The auction for Riordan, Lewis & Haden‘s portfolio company, Avella Specialty Pharmacy, was well under way back in February, according to industry sources. UnitedHealth Group‘s (NYSE: UNH) Optum was reported to be in the lead, and then things went dark.

It wasn’t until UnitedHealth Group’s third quarter earnings report was published on October 16 that the story ended. Some time in the third quarter, Optum acquired Avella and tucked it into its OptumRx pharmacy services subsidiary.

The price wasn’t disclosed, but PEHub cited two sources saying the deal was valued at around $325 million. That’s pretty low, considering Avella’s previously disclosed revenue of $1.35 billion in 2017. And that UnitedHealth recently paid $2.5 billion (according to Bloomberg News) for another specialty pharmacy firm, Genoa Healthcare, 80% owned by Advent International.

Size matters, of course. Avella has 16 community-based locations and a national distribution center in Pheonix, Arizona. All locations are staffed with pharmacists and pharmacy technicians who are specially trained in one or more disease states, including oncology, fertility, ophthalmology, transplant, women’s health, compounding, pain management, dermatology, rheumatology and infectious disease.

Contrast that with Genoa’s more than 435 specialty pharmacies in behavioral health centers in 46 states, serving more than 650,000 people. The company also has a team of more than 250 psychiatrists and nurse practitioners who provide telepsychiatry services to mental-health patients.

Both companies will be integrated into OtumRx, which is undergoing its own metamorphosis. Back in March 2015, UnitedHealth announced its $12.8 billion acquisition of Catamaran Corporation (then NASDAQ: CTRX), one of the largest pharmacy benefits management (PBM) companies at the time.

On the recent October 16th third-quarter earnings call, UnitedHealth Group CEO David Wichmann made a point of telling analysts that OptumRx is pivoting “from a PBM to a pharmacy care services-based business.”

What will that mean? More consolidation in the specialty pharmacy field, most likely. We’ve seen at least 10 transactions this year, including Cigna‘s (NYSE: CI) $67 billion deal for Express Scripts (NYSE: ESRX). There are plenty of smaller targets, from Diplomat Pharmacy (NYSE: DPLO) with a market cap of $1.5 billion to privately held PANTHERx Specialty Pharmacy, named Specialty Pharmacy of the Year (2018) by the National Association of Specialty Pharmacy. Easy pickings for the right bidder.

* **Raw data**:
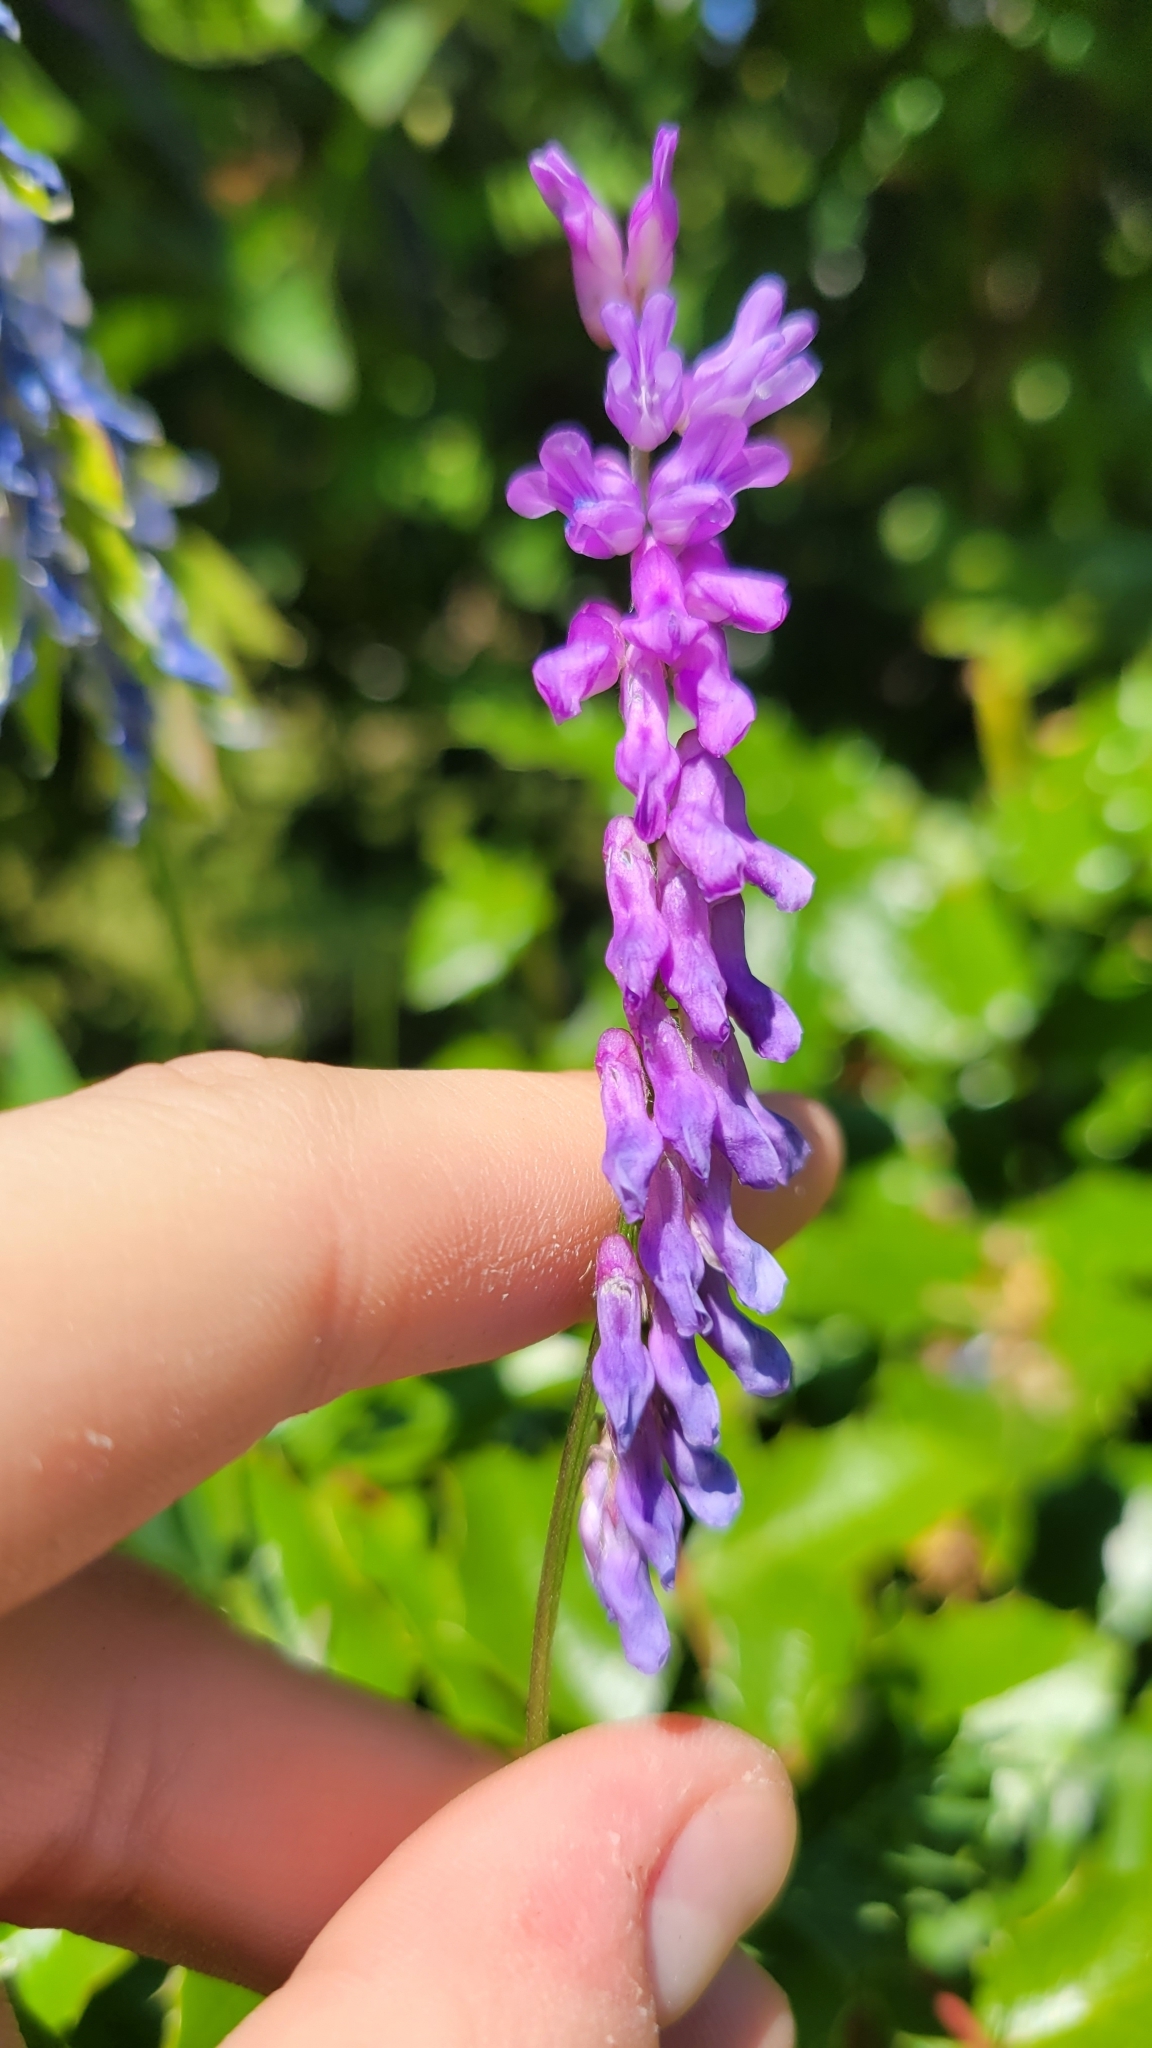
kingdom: Plantae
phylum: Tracheophyta
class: Magnoliopsida
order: Fabales
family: Fabaceae
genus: Vicia
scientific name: Vicia cracca
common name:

* **Task instructions**:
[1] From the Avella article, copy the part that opens with the words containing "Size matters, of" and closes with "and infectious disease.".
[2] According to the Avella article, how many community-based locations does Avella have?

* **Answers by item**:
[1]
Size matters, of course. Avella has 16 community-based locations and a national distribution center in Pheonix, Arizona. All locations are staffed with pharmacists and pharmacy technicians who are specially trained in one or more disease states, including oncology, fertility, ophthalmology, transplant, women’s health, compounding, pain management, dermatology, rheumatology and infectious disease.

[2] 16